Gather, from the data below, each line in which the word "Refinery" occurs.

(GIVEN RECORDS Opens)

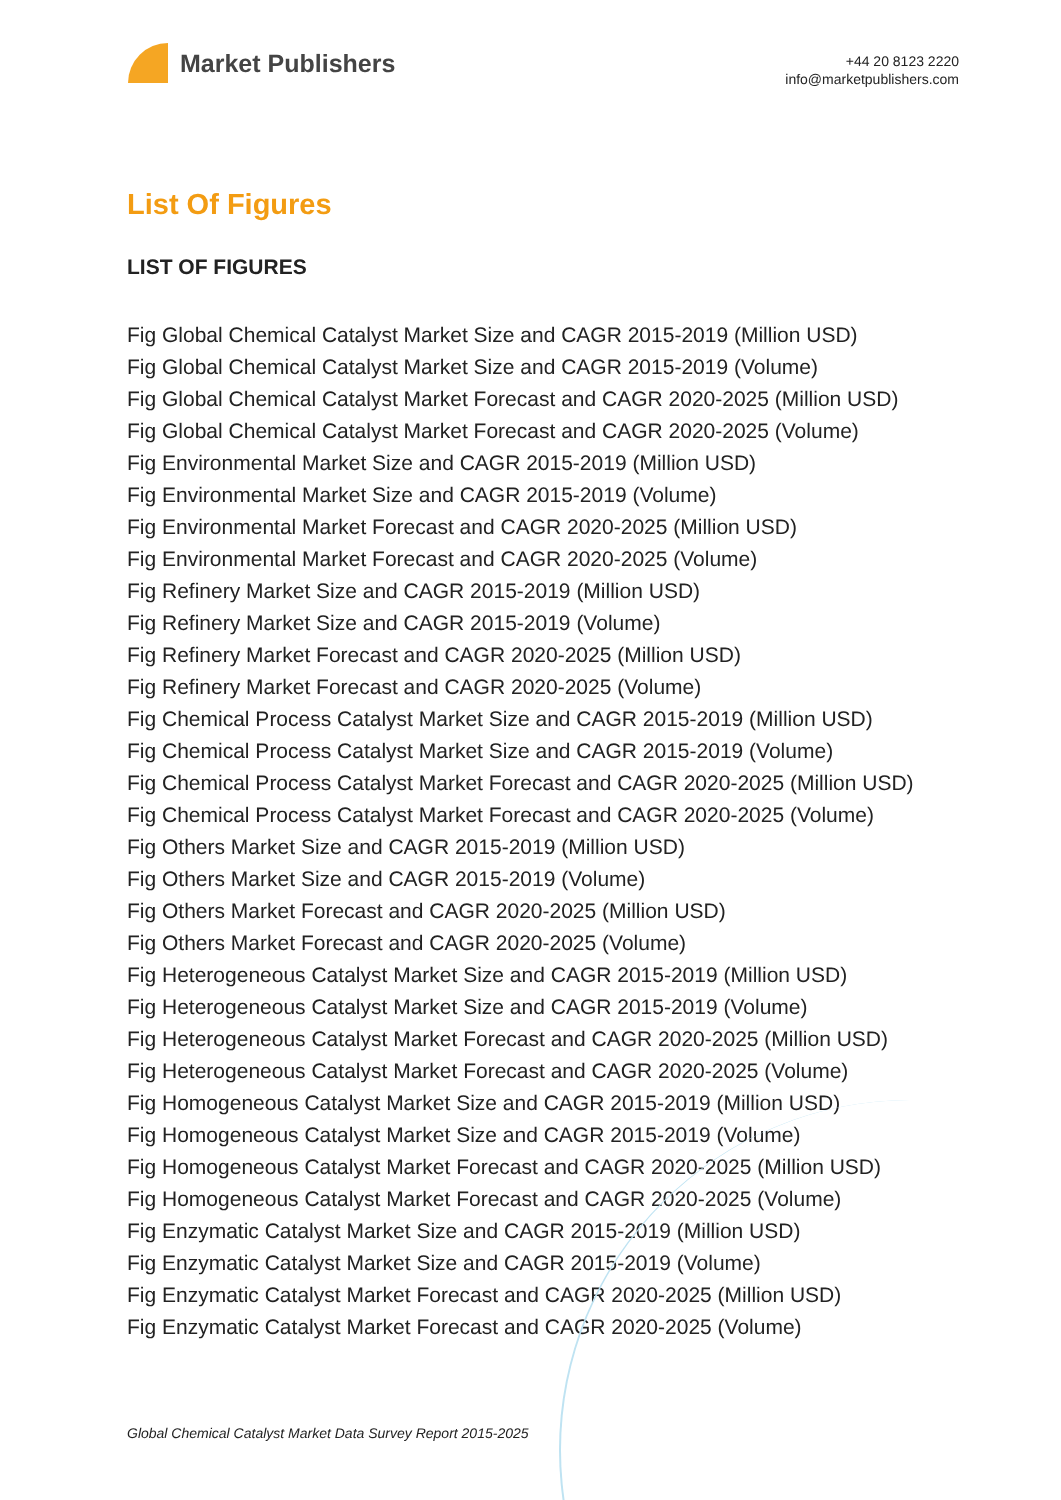Market Publishers
+44 20 8123 2220
info@marketpublishers.com
List Of Figures
LIST OF FIGURES
Fig Global Chemical Catalyst Market Size and CAGR 2015-2019 (Million USD)
Fig Global Chemical Catalyst Market Size and CAGR 2015-2019 (Volume)
Fig Global Chemical Catalyst Market Forecast and CAGR 2020-2025 (Million USD)
Fig Global Chemical Catalyst Market Forecast and CAGR 2020-2025 (Volume)
Fig Environmental Market Size and CAGR 2015-2019 (Million USD)
Fig Environmental Market Size and CAGR 2015-2019 (Volume)
Fig Environmental Market Forecast and CAGR 2020-2025 (Million USD)
Fig Environmental Market Forecast and CAGR 2020-2025 (Volume)
Fig Refinery Market Size and CAGR 2015-2019 (Million USD)
Fig Refinery Market Size and CAGR 2015-2019 (Volume)
Fig Refinery Market Forecast and CAGR 2020-2025 (Million USD)
Fig Refinery Market Forecast and CAGR 2020-2025 (Volume)
Fig Chemical Process Catalyst Market Size and CAGR 2015-2019 (Million USD)
Fig Chemical Process Catalyst Market Size and CAGR 2015-2019 (Volume)
Fig Chemical Process Catalyst Market Forecast and CAGR 2020-2025 (Million USD)
Fig Chemical Process Catalyst Market Forecast and CAGR 2020-2025 (Volume)
Fig Others Market Size and CAGR 2015-2019 (Million USD)
Fig Others Market Size and CAGR 2015-2019 (Volume)
Fig Others Market Forecast and CAGR 2020-2025 (Million USD)
Fig Others Market Forecast and CAGR 2020-2025 (Volume)
Fig Heterogeneous Catalyst Market Size and CAGR 2015-2019 (Million USD)
Fig Heterogeneous Catalyst Market Size and CAGR 2015-2019 (Volume)
Fig Heterogeneous Catalyst Market Forecast and CAGR 2020-2025 (Million USD)
Fig Heterogeneous Catalyst Market Forecast and CAGR 2020-2025 (Volume)
Fig Homogeneous Catalyst Market Size and CAGR 2015-2019 (Million USD)
Fig Homogeneous Catalyst Market Size and CAGR 2015-2019 (Volume)
Fig Homogeneous Catalyst Market Forecast and CAGR 2020-2025 (Million USD)
Fig Homogeneous Catalyst Market Forecast and CAGR 2020-2025 (Volume)
Fig Enzymatic Catalyst Market Size and CAGR 2015-2019 (Million USD)
Fig Enzymatic Catalyst Market Size and CAGR 2015-2019 (Volume)
Fig Enzymatic Catalyst Market Forecast and CAGR 2020-2025 (Million USD)
Fig Enzymatic Catalyst Market Forecast and CAGR 2020-2025 (Volume)
Global Chemical Catalyst Market Data Survey Report 2015-2025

(GIVEN RECORDS Closes)

RESPONSE:
Fig Refinery Market Size and CAGR 2015-2019 (Million USD)
Fig Refinery Market Size and CAGR 2015-2019 (Volume)
Fig Refinery Market Forecast and CAGR 2020-2025 (Million USD)
Fig Refinery Market Forecast and CAGR 2020-2025 (Volume)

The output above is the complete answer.